For the entries below, say how many lines hold the word "beschikbaar", with the number as the only reply.

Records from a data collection
[Start of Attachment]
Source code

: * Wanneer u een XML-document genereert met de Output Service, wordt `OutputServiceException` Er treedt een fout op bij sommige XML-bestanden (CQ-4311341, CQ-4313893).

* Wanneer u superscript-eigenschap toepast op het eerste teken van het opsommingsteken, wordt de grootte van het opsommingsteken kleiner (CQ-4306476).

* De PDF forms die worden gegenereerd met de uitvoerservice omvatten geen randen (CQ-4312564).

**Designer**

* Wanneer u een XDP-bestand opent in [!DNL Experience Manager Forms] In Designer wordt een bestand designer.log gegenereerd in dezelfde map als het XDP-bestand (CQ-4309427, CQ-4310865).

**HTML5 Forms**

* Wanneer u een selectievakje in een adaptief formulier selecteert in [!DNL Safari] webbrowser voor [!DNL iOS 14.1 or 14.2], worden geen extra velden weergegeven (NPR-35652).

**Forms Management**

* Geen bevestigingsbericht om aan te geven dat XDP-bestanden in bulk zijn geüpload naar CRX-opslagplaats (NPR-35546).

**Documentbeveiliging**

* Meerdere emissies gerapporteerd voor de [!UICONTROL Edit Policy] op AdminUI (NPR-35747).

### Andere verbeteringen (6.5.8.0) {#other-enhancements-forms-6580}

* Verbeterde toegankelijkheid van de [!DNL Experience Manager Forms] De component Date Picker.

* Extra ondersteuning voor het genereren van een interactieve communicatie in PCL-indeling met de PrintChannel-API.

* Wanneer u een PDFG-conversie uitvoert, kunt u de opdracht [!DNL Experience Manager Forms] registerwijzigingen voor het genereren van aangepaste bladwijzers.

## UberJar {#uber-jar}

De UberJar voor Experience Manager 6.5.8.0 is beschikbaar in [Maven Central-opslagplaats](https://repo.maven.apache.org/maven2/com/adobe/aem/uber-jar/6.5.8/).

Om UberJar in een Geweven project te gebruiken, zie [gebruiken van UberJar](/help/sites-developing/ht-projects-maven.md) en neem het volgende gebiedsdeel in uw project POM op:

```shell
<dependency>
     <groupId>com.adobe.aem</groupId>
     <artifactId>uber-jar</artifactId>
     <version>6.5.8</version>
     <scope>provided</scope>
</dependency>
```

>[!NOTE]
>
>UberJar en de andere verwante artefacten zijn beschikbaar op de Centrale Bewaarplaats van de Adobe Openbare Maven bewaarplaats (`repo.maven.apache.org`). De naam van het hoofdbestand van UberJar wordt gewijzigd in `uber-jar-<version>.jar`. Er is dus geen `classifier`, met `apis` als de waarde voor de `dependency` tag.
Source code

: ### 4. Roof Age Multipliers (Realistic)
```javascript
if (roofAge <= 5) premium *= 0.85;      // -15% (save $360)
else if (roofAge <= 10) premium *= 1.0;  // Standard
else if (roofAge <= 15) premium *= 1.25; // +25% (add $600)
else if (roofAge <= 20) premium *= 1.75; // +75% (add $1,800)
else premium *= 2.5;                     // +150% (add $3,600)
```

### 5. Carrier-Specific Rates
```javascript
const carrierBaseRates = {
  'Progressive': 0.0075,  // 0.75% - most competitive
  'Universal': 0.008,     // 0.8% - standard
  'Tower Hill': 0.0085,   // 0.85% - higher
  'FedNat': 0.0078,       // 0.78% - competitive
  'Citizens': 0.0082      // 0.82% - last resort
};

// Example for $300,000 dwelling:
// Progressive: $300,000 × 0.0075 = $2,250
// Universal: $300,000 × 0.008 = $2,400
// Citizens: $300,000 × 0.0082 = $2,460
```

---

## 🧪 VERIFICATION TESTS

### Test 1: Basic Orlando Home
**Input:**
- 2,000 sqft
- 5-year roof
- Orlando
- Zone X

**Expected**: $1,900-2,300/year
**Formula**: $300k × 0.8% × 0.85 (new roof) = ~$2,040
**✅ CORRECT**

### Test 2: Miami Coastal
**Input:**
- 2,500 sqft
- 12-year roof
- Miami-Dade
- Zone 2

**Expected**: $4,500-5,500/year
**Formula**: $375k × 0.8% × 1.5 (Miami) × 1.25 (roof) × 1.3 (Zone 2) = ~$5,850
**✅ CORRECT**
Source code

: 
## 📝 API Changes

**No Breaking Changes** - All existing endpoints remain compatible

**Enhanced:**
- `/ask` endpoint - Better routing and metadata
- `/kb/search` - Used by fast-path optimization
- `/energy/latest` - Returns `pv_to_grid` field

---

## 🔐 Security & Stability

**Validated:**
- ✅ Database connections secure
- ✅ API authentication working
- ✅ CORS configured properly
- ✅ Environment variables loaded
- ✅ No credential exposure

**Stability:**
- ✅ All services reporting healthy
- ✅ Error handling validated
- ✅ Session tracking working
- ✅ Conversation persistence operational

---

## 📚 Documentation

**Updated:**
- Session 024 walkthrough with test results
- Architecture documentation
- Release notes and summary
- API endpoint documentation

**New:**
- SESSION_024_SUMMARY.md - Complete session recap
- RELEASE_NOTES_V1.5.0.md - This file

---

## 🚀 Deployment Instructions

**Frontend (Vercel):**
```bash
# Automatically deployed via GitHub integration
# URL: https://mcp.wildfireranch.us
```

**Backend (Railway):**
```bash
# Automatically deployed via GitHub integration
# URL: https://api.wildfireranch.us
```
[End of Attachment]
— Final answer —
2